**Raw records**
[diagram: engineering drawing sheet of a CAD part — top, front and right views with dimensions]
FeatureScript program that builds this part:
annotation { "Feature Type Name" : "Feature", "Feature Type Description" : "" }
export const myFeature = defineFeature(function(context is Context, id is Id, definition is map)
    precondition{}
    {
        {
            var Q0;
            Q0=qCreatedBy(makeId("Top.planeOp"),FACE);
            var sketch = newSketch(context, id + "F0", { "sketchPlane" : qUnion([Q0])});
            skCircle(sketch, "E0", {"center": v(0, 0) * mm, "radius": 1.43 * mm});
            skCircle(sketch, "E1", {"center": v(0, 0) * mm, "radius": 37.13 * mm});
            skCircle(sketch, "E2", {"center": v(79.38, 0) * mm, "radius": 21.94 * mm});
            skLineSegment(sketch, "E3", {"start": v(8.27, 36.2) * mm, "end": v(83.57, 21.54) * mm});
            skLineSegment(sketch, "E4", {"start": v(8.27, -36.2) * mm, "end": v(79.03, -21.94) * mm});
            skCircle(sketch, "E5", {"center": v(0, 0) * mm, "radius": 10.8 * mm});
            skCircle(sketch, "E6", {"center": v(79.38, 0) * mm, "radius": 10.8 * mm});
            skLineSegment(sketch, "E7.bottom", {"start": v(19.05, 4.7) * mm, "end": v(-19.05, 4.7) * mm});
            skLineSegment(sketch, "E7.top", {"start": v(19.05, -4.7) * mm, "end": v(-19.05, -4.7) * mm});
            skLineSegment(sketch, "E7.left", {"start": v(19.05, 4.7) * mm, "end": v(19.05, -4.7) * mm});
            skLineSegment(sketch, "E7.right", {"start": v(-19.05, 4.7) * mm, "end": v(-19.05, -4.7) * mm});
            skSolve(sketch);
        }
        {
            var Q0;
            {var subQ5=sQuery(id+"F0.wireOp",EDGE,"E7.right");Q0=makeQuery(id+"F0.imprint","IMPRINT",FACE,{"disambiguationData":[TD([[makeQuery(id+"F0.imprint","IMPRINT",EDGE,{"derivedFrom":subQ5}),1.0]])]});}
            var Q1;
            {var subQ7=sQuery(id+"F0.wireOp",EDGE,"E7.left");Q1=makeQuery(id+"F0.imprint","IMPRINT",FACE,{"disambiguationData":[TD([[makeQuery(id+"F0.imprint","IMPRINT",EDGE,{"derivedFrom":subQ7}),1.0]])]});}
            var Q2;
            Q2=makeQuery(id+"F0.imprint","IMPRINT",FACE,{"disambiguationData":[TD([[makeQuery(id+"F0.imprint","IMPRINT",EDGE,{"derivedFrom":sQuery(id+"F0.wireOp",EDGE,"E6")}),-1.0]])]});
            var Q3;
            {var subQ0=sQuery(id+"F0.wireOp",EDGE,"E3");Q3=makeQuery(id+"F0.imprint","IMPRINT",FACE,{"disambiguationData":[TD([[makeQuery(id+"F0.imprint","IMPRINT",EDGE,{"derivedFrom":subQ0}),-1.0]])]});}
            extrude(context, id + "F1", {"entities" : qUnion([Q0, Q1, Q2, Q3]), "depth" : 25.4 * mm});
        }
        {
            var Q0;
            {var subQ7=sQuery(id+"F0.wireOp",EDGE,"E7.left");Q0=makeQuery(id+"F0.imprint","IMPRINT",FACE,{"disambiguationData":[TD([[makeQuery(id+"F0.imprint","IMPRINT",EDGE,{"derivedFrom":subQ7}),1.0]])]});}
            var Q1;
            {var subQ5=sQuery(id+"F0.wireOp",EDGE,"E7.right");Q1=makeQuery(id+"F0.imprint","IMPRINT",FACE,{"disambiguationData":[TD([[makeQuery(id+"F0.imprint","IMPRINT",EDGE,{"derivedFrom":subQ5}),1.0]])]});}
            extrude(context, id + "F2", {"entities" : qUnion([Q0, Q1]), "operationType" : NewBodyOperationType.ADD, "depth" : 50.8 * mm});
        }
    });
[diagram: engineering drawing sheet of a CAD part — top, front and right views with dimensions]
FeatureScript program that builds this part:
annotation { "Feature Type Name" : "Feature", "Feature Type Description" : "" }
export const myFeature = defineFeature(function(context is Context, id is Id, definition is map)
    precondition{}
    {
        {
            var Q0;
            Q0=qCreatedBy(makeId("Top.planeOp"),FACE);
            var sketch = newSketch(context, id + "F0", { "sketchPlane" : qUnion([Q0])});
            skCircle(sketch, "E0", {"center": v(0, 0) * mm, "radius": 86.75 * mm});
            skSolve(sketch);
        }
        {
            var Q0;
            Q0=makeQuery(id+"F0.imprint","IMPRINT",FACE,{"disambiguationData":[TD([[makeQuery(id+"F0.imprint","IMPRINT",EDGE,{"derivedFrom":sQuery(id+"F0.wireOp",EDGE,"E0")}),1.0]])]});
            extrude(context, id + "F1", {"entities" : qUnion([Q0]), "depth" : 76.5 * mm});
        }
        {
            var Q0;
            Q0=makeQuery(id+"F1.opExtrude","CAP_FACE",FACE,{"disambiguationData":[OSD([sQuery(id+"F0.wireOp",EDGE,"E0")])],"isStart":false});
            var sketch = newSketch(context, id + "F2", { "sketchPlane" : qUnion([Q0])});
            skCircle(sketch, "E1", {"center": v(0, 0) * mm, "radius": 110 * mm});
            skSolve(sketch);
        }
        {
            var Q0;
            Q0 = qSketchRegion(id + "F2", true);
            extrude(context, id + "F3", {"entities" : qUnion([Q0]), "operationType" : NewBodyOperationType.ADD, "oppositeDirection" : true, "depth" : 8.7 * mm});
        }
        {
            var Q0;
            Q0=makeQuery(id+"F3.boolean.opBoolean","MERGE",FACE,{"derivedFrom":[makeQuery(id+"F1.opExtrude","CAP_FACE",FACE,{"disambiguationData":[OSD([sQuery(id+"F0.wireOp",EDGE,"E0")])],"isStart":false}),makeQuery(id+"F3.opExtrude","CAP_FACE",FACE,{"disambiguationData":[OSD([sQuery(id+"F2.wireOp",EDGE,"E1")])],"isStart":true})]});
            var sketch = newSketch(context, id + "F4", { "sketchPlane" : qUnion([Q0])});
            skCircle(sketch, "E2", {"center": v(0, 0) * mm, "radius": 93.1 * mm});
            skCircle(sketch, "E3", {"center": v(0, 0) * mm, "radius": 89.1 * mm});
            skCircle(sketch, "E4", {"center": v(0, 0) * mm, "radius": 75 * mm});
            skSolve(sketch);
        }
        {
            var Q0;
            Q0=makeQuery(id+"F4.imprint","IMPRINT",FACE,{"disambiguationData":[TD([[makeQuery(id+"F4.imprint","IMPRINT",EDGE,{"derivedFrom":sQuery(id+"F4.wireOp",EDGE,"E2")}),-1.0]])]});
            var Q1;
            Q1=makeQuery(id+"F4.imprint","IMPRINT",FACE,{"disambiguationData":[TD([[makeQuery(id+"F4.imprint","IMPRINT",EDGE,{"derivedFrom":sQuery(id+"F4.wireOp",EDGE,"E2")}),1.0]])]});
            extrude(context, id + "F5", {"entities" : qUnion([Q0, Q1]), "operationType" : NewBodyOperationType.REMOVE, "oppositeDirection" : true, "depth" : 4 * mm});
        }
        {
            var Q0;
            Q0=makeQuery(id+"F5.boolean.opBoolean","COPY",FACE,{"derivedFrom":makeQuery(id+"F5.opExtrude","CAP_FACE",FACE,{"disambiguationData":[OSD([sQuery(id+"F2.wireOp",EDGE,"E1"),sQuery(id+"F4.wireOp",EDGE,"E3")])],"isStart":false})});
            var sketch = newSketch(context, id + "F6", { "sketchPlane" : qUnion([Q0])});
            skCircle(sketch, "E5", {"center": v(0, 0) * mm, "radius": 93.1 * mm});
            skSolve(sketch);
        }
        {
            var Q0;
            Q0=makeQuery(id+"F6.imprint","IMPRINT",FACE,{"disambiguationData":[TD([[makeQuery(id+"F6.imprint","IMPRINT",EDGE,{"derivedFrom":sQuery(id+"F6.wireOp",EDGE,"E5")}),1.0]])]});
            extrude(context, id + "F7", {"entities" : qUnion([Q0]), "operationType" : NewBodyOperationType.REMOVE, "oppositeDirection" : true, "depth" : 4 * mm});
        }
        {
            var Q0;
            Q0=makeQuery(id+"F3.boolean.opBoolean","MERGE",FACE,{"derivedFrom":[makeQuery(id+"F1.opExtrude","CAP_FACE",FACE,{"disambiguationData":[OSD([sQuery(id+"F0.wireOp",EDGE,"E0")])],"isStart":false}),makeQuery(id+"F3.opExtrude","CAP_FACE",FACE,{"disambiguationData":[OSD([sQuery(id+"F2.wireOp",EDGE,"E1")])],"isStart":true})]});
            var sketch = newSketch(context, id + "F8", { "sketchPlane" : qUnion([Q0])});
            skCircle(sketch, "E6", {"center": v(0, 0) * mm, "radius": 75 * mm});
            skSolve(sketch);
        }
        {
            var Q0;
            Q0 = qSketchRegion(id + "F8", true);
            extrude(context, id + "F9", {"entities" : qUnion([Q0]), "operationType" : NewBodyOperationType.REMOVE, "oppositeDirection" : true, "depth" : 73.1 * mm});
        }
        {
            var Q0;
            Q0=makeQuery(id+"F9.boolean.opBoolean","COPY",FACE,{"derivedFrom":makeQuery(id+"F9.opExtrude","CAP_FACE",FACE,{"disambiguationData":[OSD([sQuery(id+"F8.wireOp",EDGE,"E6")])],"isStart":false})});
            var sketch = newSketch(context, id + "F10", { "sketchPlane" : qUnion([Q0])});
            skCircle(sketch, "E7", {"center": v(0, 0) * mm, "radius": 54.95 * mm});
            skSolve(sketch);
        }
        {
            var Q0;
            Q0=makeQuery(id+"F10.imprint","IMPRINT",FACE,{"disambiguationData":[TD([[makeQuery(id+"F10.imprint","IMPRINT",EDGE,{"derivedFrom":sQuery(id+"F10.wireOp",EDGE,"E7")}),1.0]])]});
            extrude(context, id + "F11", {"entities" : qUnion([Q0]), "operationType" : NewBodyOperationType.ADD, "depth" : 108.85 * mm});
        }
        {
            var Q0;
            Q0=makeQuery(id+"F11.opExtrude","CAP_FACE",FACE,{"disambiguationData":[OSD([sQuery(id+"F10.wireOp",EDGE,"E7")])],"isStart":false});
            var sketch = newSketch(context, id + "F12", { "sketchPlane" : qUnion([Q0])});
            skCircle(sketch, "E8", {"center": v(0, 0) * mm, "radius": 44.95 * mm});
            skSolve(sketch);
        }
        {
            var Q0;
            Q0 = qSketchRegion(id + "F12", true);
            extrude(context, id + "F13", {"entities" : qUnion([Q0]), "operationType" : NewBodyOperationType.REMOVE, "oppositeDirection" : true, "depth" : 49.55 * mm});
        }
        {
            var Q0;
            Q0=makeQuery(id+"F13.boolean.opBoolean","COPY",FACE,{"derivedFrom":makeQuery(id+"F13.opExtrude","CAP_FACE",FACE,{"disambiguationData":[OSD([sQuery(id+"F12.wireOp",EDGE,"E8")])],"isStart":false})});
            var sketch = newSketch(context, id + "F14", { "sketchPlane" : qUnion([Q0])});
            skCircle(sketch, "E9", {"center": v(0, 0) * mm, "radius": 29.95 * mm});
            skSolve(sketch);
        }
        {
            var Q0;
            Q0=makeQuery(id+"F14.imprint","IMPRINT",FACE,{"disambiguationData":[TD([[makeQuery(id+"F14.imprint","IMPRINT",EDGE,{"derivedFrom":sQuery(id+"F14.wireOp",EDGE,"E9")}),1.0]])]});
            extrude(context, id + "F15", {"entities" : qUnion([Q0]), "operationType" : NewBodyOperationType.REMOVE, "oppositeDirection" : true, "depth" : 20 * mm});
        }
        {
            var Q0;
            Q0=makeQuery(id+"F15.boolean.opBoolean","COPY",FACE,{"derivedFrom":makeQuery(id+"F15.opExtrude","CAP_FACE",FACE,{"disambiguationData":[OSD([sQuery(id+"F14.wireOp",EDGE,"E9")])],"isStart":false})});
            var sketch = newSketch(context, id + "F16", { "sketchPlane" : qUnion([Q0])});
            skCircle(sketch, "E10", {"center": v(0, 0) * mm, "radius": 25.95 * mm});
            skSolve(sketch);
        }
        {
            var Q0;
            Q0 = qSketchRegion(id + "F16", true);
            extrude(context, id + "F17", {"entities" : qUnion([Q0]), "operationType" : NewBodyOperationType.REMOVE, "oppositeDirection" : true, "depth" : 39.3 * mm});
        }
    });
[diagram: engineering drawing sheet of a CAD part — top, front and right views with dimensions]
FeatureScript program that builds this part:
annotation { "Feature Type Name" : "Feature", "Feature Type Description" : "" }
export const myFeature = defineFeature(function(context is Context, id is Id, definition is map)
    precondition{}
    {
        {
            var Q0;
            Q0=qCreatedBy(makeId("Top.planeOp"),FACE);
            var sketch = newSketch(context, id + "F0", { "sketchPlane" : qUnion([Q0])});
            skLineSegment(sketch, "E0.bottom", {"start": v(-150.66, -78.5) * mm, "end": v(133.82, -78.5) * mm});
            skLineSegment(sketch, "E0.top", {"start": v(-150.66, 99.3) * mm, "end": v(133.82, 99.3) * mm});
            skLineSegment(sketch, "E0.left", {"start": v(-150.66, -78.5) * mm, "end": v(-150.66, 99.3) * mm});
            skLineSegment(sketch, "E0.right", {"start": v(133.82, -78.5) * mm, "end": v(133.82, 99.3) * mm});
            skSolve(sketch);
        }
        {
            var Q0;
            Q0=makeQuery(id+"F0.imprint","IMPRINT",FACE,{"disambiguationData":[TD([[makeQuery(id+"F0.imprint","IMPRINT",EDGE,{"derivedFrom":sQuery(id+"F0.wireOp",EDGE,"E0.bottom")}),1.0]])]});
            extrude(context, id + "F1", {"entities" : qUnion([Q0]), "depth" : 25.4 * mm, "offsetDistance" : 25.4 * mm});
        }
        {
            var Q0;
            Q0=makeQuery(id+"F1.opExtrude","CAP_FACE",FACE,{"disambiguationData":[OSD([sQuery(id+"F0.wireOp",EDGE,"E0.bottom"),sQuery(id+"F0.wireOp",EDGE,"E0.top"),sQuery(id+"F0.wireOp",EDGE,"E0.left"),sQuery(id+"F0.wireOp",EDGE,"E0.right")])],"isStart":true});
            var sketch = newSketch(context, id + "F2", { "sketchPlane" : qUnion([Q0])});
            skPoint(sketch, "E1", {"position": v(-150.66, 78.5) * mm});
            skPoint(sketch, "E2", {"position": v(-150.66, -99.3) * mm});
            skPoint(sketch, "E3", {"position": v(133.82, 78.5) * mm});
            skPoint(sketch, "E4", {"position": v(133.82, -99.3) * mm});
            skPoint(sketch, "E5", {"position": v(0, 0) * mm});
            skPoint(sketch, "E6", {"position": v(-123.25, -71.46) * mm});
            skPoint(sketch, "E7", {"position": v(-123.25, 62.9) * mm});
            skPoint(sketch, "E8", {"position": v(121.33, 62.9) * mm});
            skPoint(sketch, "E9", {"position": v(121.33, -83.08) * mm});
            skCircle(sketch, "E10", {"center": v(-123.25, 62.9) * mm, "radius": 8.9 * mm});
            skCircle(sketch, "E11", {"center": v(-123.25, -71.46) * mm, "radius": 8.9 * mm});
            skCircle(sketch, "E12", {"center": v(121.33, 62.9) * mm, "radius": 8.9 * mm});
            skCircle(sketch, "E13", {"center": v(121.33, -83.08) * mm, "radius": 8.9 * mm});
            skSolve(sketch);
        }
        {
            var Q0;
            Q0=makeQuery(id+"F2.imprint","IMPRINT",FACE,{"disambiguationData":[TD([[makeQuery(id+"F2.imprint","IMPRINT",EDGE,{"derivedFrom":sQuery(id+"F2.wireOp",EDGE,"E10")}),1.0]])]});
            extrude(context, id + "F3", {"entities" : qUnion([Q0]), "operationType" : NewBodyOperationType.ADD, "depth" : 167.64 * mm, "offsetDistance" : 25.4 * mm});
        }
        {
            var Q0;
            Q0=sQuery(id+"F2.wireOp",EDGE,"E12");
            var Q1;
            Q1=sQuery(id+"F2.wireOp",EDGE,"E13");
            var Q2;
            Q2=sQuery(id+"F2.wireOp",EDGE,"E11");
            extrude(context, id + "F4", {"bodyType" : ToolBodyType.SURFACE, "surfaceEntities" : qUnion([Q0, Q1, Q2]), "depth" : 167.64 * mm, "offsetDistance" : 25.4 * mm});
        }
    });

**Exercise**
Return every line of the items from the very first one up to and including the line that contains "v(8.27, 36.2) *", reproducing each line without any change.

**Exercise output**
[diagram: engineering drawing sheet of a CAD part — top, front and right views with dimensions]
FeatureScript program that builds this part:
annotation { "Feature Type Name" : "Feature", "Feature Type Description" : "" }
export const myFeature = defineFeature(function(context is Context, id is Id, definition is map)
    precondition{}
    {
        {
            var Q0;
            Q0=qCreatedBy(makeId("Top.planeOp"),FACE);
            var sketch = newSketch(context, id + "F0", { "sketchPlane" : qUnion([Q0])});
            skCircle(sketch, "E0", {"center": v(0, 0) * mm, "radius": 1.43 * mm});
            skCircle(sketch, "E1", {"center": v(0, 0) * mm, "radius": 37.13 * mm});
            skCircle(sketch, "E2", {"center": v(79.38, 0) * mm, "radius": 21.94 * mm});
            skLineSegment(sketch, "E3", {"start": v(8.27, 36.2) * mm, "end": v(83.57, 21.54) * mm});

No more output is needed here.